4 Working with SAMtools and BCFtools Part 1

Slides

You can download the slides for this tutorial below.

Main Exercise

  1. Create a new SAM file by aligning the following FASTQ files against your bordetella reference genome using bwa mem in a script.

    # FASTA
    /projects/micb405/analysis/references/ASM107827v1/GCA_001078275.1_ASM107827v1_genomic.fna
    
    # FASTQ
    /projects/micb405/data/bordetella/F01_R1_1M.fastq
    /projects/micb405/data/bordetella/F01_R2_1M.fastq
  2. Run samtools flagstat on your resulting SAM file. What do the different lines mean?

  3. Next, create a script that processes the resulting SAM into an indexed, sorted BAM with duplicates removed.

  4. For sorting and duplicate removal, what is a “sanity check” step you could perform on the output (hint… what function within samtools can allow you to check your binary BAM file by eye) to verify that reads have been sorted (easier), or that duplicates have been removed (harder)? What would you be looking for to confirm that your commands worked as intended?

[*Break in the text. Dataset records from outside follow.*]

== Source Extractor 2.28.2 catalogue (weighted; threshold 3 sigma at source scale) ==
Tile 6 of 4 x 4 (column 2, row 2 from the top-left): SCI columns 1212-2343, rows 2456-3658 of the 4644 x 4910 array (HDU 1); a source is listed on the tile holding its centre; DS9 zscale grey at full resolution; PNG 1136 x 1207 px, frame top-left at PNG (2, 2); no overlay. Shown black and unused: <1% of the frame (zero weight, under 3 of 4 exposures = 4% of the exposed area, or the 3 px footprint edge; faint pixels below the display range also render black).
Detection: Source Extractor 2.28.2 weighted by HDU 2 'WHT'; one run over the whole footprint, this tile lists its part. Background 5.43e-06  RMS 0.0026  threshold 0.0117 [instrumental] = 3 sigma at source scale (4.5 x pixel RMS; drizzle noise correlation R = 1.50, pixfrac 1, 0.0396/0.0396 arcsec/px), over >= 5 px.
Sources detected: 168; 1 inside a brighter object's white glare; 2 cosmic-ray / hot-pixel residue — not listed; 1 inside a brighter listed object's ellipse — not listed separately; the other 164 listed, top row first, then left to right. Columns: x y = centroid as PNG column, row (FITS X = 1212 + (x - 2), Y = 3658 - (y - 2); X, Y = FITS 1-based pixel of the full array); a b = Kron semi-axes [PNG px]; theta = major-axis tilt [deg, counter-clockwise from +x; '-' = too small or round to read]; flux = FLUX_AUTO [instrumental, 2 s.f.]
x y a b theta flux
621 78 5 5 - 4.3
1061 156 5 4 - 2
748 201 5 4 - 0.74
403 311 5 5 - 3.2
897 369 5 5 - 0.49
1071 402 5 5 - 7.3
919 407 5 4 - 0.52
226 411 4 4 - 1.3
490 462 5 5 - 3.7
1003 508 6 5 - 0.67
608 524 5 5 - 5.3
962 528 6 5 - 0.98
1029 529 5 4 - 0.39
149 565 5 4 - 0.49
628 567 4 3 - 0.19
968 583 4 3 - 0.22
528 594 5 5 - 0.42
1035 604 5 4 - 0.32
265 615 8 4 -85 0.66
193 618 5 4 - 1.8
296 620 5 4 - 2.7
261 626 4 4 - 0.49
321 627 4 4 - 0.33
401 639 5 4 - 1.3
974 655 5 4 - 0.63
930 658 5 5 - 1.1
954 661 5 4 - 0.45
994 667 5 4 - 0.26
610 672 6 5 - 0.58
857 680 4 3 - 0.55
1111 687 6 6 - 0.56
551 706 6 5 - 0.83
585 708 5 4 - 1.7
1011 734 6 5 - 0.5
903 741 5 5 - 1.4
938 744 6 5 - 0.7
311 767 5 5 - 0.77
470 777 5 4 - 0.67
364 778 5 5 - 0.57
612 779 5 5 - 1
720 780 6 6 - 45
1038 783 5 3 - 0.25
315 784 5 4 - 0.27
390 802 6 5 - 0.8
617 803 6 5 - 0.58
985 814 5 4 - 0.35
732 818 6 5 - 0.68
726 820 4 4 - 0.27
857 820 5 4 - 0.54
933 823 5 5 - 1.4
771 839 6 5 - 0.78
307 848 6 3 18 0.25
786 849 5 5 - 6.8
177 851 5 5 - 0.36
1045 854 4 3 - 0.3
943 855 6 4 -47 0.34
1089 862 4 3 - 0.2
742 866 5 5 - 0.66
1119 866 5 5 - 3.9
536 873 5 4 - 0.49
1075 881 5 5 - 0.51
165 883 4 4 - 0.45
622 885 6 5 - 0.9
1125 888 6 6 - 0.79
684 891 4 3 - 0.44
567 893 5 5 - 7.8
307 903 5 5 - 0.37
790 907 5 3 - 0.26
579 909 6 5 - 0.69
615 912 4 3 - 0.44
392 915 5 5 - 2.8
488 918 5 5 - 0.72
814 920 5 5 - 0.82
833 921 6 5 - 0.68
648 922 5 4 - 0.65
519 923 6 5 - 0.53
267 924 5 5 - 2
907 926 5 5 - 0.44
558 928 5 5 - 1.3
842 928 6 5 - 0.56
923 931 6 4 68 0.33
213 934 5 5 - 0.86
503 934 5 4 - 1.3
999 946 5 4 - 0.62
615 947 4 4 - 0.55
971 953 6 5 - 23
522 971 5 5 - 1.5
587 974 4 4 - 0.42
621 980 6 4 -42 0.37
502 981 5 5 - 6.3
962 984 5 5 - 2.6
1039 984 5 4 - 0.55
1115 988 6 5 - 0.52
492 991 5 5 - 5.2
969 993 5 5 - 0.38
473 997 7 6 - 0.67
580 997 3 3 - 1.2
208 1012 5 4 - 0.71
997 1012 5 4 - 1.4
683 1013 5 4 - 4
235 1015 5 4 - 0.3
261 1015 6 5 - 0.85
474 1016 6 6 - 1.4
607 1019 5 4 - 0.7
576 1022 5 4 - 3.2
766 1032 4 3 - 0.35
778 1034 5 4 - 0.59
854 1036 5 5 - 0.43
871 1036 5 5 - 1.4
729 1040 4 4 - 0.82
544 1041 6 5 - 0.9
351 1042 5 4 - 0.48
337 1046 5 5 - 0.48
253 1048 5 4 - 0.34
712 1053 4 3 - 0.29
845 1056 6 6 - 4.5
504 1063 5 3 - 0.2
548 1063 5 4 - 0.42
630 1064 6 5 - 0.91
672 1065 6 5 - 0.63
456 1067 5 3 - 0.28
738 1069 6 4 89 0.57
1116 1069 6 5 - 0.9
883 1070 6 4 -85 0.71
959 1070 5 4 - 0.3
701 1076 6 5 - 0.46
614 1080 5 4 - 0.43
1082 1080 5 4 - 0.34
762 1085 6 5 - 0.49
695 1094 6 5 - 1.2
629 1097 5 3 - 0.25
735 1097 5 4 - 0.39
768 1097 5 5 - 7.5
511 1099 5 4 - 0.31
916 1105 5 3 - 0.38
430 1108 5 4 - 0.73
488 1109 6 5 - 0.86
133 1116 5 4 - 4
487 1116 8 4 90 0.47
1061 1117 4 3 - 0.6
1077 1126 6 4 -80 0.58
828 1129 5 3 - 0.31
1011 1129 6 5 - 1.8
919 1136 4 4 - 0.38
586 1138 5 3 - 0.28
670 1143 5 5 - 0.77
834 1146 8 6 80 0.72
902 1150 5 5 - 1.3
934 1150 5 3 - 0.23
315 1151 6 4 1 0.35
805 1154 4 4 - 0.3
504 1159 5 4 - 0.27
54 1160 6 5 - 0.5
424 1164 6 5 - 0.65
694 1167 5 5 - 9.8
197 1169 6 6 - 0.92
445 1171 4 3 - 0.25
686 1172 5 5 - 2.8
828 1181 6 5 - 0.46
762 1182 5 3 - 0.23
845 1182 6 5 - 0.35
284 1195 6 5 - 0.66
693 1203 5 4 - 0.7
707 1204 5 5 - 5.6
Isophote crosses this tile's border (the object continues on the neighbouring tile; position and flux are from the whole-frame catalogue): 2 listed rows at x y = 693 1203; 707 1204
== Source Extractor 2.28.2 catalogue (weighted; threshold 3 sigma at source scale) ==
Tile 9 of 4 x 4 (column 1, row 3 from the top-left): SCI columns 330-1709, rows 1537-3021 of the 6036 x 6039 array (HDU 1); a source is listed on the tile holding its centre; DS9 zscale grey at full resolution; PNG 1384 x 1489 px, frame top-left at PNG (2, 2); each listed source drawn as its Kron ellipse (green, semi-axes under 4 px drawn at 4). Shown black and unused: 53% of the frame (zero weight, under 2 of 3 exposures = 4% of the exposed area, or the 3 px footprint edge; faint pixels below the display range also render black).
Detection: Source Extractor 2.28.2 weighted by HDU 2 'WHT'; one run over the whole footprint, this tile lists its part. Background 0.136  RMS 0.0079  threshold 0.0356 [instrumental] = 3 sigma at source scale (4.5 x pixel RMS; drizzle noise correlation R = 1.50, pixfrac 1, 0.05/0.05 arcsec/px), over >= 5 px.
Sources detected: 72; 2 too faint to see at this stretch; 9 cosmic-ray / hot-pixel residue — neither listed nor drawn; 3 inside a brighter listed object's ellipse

  5. Then, add a line in your script to call variants using bcftools! This may take a while, so how could you run it so that it happens in the background and you could check back on it later?

Bonus

Download your reference, bam, bam.bai, vcf.gz, and vc.gz.tbi files and view them in IGV viewer. Go to one of the areas marked as a variant by bcftools call. Do you agree with this “call”?